La généalogie du glissement
Comment réforme passe-t-il de « améliorer » à « démanteler » ? Non par accident, mais par un travail. Éric Hazan, dans LQR — la « lingua quintae respublicae », la langue de la Cinquième République, calquée sur le LTI de Klemperer —, range le mot parmi les euphémismes de gouvernement et en démonte l’usage :
L’omniprésente réforme : en LQR, le mot a deux usages principaux. Le premier est de rendre acceptables le démantèlement d’institutions publiques et l’accélération de la modernisation libérale.

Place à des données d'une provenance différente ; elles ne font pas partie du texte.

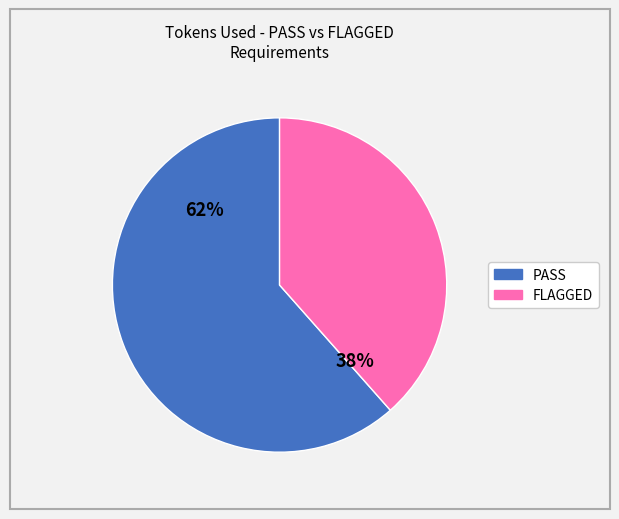

To the nearest percent, what is the average slice percentage?

50%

Le procédé est constant : prendre un mot chargé positivement, l’évider de son sens, puis s’en servir comme masque. Réforme ne persuade pas par un argument — il désarme par avance toute objection. S’opposer à une réforme, c’est déjà, dans le pli du mot, s’opposer au mieux. Le rapport de force s’efface sous une évidence grammaticale, et la mesure — quelle qu’elle soit — passe pour la marche naturelle des choses, celle à laquelle il ne resterait qu’à « s’adapter ».
Le même voile, six langues
Le glissement n’est pas une bizarrerie française. Le mot voyage, et sa dérive avec lui — mais pas partout à la même profondeur.
| Langue | Forme du mot | Glissement observé |
|---|---|---|
| français | réforme | ● |
| anglais | reform | ● |
| espagnol | reforma | ● |
| allemand | Reform | ● |
| chinois | 改革 gǎigé | ○ |
| arabe | إصلاح iṣlāḥ | ○ |
Dans les quatre langues de l’aire néolibérale, réforme fonctionne comme un laissez-passer : le mot précède la mesure et l’absout. En chinois, 改革 gǎigé — littéralement « changer et transformer » — reste indexé sur un projet d’État assumé, non sur l’euphémisation d’un retrait ; sa charge est volontariste, pas défensive. En arabe, إصلاح iṣlāḥ dérive de la racine ṣ-l-ḥ, « rendre bon, sain, juste » : elle porte encore le sens moral et religieux d’une remise en ordre — le mot du réformisme musulman —, et n’a pas été aussi complètement retourné en masque gestionnaire.
Ce n’est pas dire que le chinois ou l’arabe seraient immunisés : partout où le vocabulaire des institutions financières internationales s’impose, les « réformes structurelles » importent le glissement avec elles. Mais l’inventaire est net — le voile est plus épais là où le mot a le plus servi à faire passer le démantèlement pour un progrès.
Reformer, ou défaire
La question qui lève le voile tient en cinq mots : forme-t-on à nouveau, ou défait-on ? Le mot ne répond jamais — c’est la mesure qui répond. « Réforme des retraites », « réforme du marché du travail » : à chaque fois, rendre au verbe son sens premier — redonner forme — suffit à faire apparaître ce qu’il recouvre, et à rendre au lecteur la prise sur ce qu’on lui fait.
Sources citées
- Éric Hazan, LQR. La propagande du quotidien, éd. Raisons d'agir, 2006, chap. « L'euphémisme ».